Blockchain markets help coordinate GPU procurement, allowing individuals and companies that own GPUs to find those who want to rent them, rather than letting them sit idle. Generating income while GPUs are idle can help offset the upfront costs of purchasing GPUs, allowing more entities to participate in GPU hosting.

Foundry's Commitment to Responsible AI

The blockchain machine learning space is an emerging industry with very few projects on the mainnet. Currently, Foundry is supporting the Bittensor AI project as well as Akash, which has proven to be a meaningful way to advance distributed AI.

Bittensor

Bittensor is a decentralized, permissionless computing network that makes it easier to access models and creates a cheaper model market through crypto incentives, allowing anyone to host models and matching user prompts with the highest-ranked models for a given modality.

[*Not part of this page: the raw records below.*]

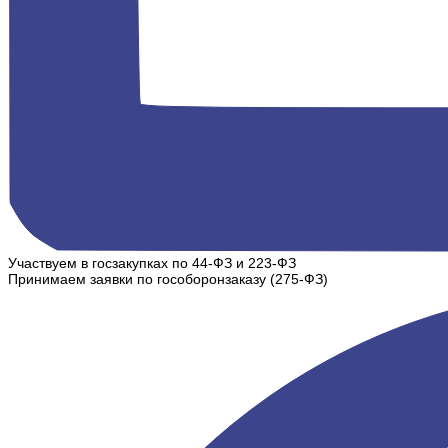
Участвуем в госзакупках по 44-ФЗ и 223-ФЗ
Принимаем заявки по гособоронзаказу (275-ФЗ)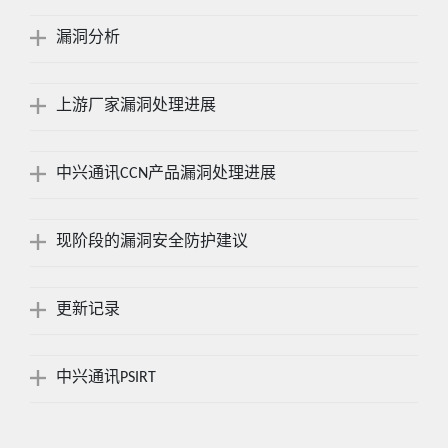
漏洞分析
上游厂家漏洞处理进展
中兴通讯CCN产品漏洞处理进展
现阶段的漏洞安全防护建议
更新记录
中兴通讯PSIRT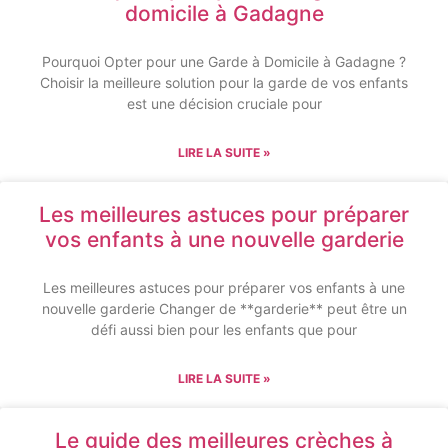
domicile à Gadagne
Pourquoi Opter pour une Garde à Domicile à Gadagne ?
Choisir la meilleure solution pour la garde de vos enfants
est une décision cruciale pour
LIRE LA SUITE »
Les meilleures astuces pour préparer
vos enfants à une nouvelle garderie
Les meilleures astuces pour préparer vos enfants à une
nouvelle garderie Changer de **garderie** peut être un
défi aussi bien pour les enfants que pour
LIRE LA SUITE »
Le guide des meilleures crèches à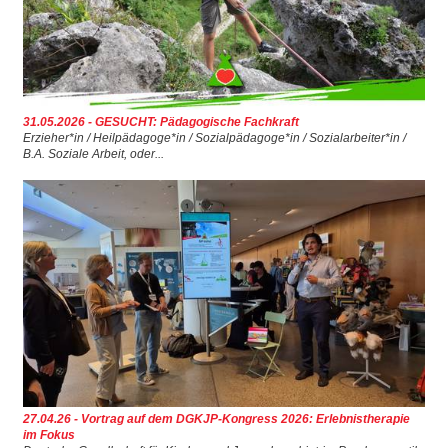
▼
▼
▼
31.05.2026 - GESUCHT: Pädagogische Fachkraft
Erzieher*in / Heilpädagoge*in / Sozialpädagoge*in / Sozialarbeiter*in /
▼
B.A. Soziale Arbeit, oder...
27.04.26 - Vortrag auf dem DGKJP-Kongress 2026: Erlebnistherapie
im Fokus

Bittensor has evolved into one of the largest AI projects in the crypto space, creating a large-scale computing inference network using blockchain, which recently launched subnets to incentivize different modalities, including image generation, prediction markets, and more.

Foundry validates and mines on the network and runs proof-of-authority nodes to ensure consensus.

Akash

Akash is a universal computing marketplace that allows for easier large-scale access to GPUs, training more base models, and reducing GPU costs.

Akash recently launched their GPU marketplace, aiming to reduce the entry capital barrier, lower GPU computing costs, and increase accessibility, with base model training programs developing on Akash. Foundry is providing GPU computing for the network and collaborating with the team to develop features.

What’s Next?

As machine learning continues to integrate into businesses, the demand for GPUs will continue to soar, triggering ongoing supply chain issues in the machine learning space. Blockchain technology provides a bridge to access lower-cost GPUs by allowing distributed access to models and creating a cheaper model market with crypto incentives.